J’aurais vécu avec Air une belle histoire d’amour et quand je dis « restons amis » ce ne sont pas des paroles en l’air. Je ne veux pas vivre dans la rancœur. Ni elle, ni moi, n’avons vraiment changé, nous nous sommes juste peut être un peu lassé. C’est humain de se lasser, je ne lui en veux, pas ; j’espère que ce sera réciproque. Non je ne veux pas vivre dans la rancœur.
Si les albums sont des années, il faut concéder que les deux premiers cycles de notre relation furent marqués du sceau de la passion, non pas une passion ravageuse et destructive, non quelque chose de sain et de paisible. A la sortie de « Talkie Walkie », je la connaissais si bien que j’éprouvais une certaine fierté à débusquer sous ses airs de faux semblants le moindre de ses tics, le moindre de ses réflexes automatiques. J’aimais ses défauts, je me délectais de ses maladresses. Comment les choses peuvent-elles se détériorer si vite ? Comment est-ce possible ? Personne n’aura jamais de réponse à une telle question mais à la sortie de « Pocket Symphony », je commençai à douter. 4 ans que nous étions ensemble, il allait bientôt falloir passer à l’étape supérieure. Et au moment où elle aurait du tout donner pour notre amour, que nous aurions du nous convaincre mutuellement de franchir le pas, voilà qu’elle se montrait paresseuse et détachée. Elle ne faisait plus d’effort pour me plaire et sur certaines chansons ne se maquillait même plus. Les soirées en tête à tête avaient laissé la place à des sorties mondaines avec ses amis de la fac qui avaient plutôt mal vieillis. Un jour c’était brunch avec Jarvis Cocker, un geek binoclard qui avait plutôt mauvais goûts, d’autre fois c’était l’opéra avec Neil Hannon, un type un peu précieux dont les traits me rappelait David Guetta.
Aujourd’hui, elle ne me parle plus, mais le soir quand je dors, elle me susurre à l’oreille « Love », mais même dans mon sommeil je sais qu’elle me ment, qu’elle n’y croit plus. Sa voix n’est pas naturelle, on dirait une androïde qui répète machinalement un discours appris par cœur (« Do The Joy »). Elle a beau essayé de s’auto-persuader en reproduisant les chaudes lignes du passé (« Missing the light of the day »), personne n’est dupe.
Parfois je vais la chercher à la sortie du travail. Elle me raconte sa journée, j’essaye de lui prêter attention mais mon esprit divague sans cesse attirer par d’autres sonorités. Avant je culpabilisais, mais aujourd’hui je réalise combien c’est elle qui est devenue ennuyeuse, chiante à mourir (« Sing, Sang, Sung »). Ses journées répétitives (« Africa Velvet »), ses relations superficielles avec ses collègues de travail (« You can tell it to everybody »), tout cela m’exaspère.
Je sais que tout est fini, mais je me tais, je l’observe, j’attends qu’elle me parle.
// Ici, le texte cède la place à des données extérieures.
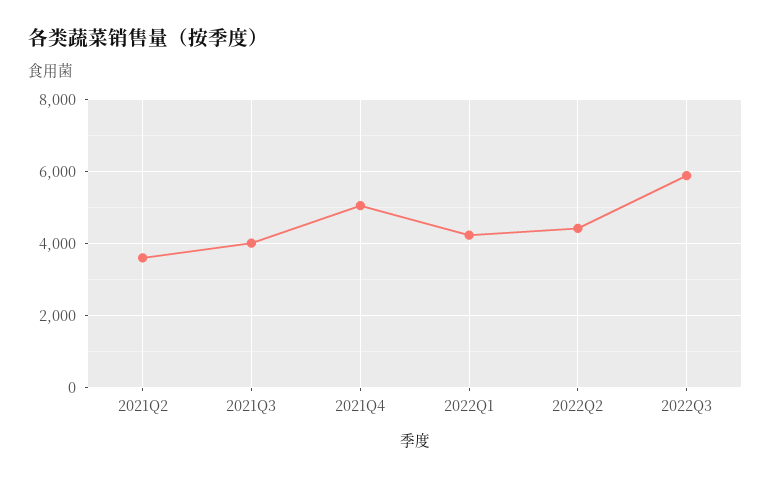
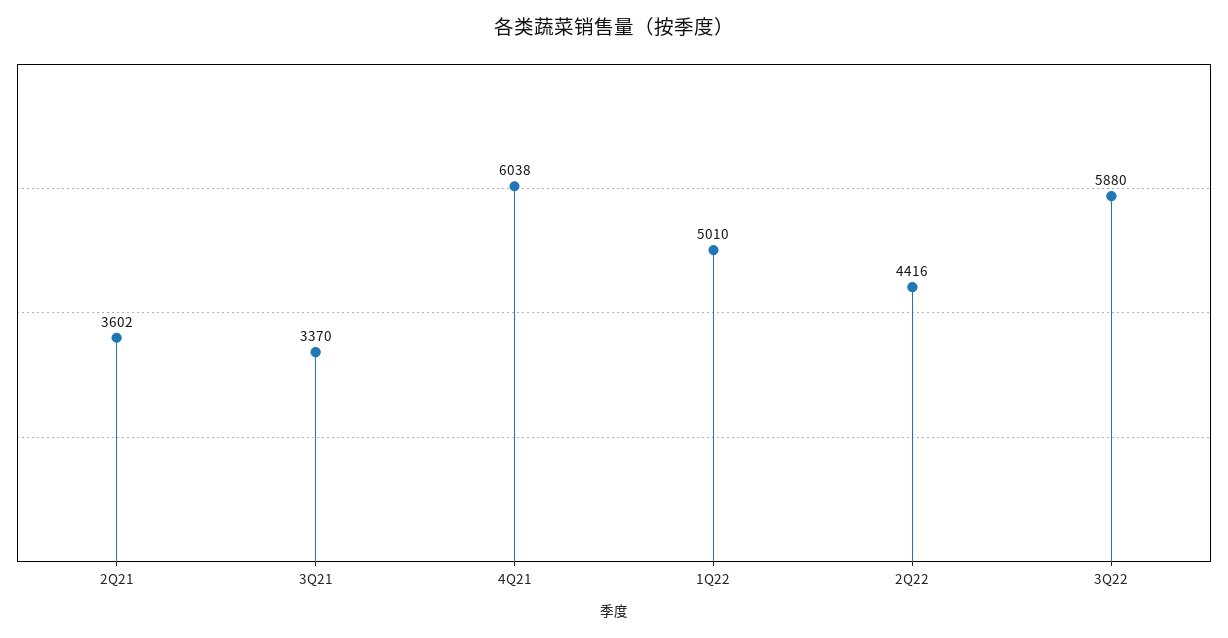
  {
    "2021Q2": 3602,
-   "2021Q3": 4000,
+   "2021Q3": 3370,
-   "2021Q4": 5000,
+   "2021Q4": 6038,
-   "2022Q1": 4200,
+   "2022Q1": 5010,
    "2022Q2": 4416,
    "2022Q3": 5880
  }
Cependant rien n’est si simple, l’amour est tenace et s’accroche à la nostalgie ou à des détails. Je la contemple le matin lorsqu’elle sort nue de la douche, une serviette enroulée autour de ses cheveux, je la trouve encore belle et désirable (« So light is her footfall »). Elle dégage toujours cette fraîcheur spatiale. Et dans la journée il me suffit de sentir son parfum pour que des milliers de souvenirs refassent surface me plongeant alors dans des tourments les plus psychédéliques (« Be A Bee »).
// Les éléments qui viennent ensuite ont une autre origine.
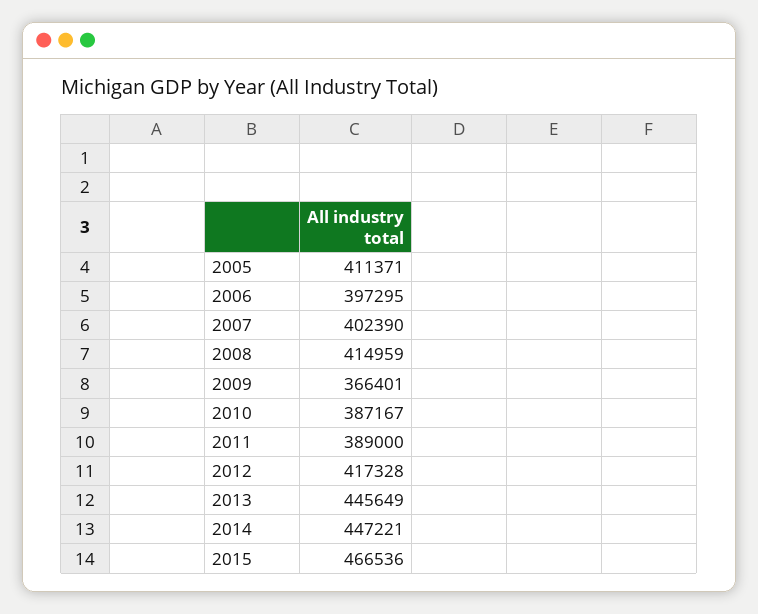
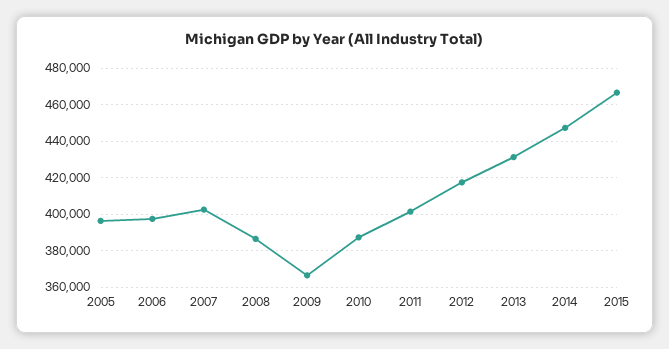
  {
-   "2005": 411371,
+   "2005": 395000,
    "2006": 397295,
    "2007": 402390,
-   "2008": 414959,
+   "2008": 385000,
    "2009": 366401,
    "2010": 387167,
-   "2011": 389000,
+   "2011": 400000,
    "2012": 417328,
-   "2013": 445649,
+   "2013": 430000,
    "2014": 447221,
    "2015": 466536
  }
Je pensais toujours que notre rupture nécessiterait de milliers d’explications et pourtant il n’aura fallu qu’un échange de regard. Ce matin, quand elle est sorti du dressing, j’ai remarqué à quel point elle était inhabituellement coquette (« Tropical Disease »). Nos champs de visions ne se sont croisés qu’un instant : je savais que ce n’était pas pour moi qu’elle s’était fait si belle, et elle savait que je savais. Le soir, elle n’est pas rentrée.
Quelques mois après notre séparation, j’ai reçu une lettre de sa part. La page était blanche juste très légèrement noircit par cinq caractères : « Love 2 ». Que voulait-elle dire ? Que j’étais son premier amour mais qu’elle était passée à autre chose ? Où alors ce « 2 » devait-il se lire phonétiquement : « Love too » ? Souhaitait-elle me signifier que malgré les moments de doutes nous nous aimerions toujours ? Je ne sais pas. La vie nous sépare parfois mais je ne juge personne, c’est juste ainsi. Ma porte n’est pas fermée et je serais toujours là si un jour elle a besoin de moi ; mon statut aura juste quelque peu changé. Non, définitivement je ne veux pas vivre dans la rancœur.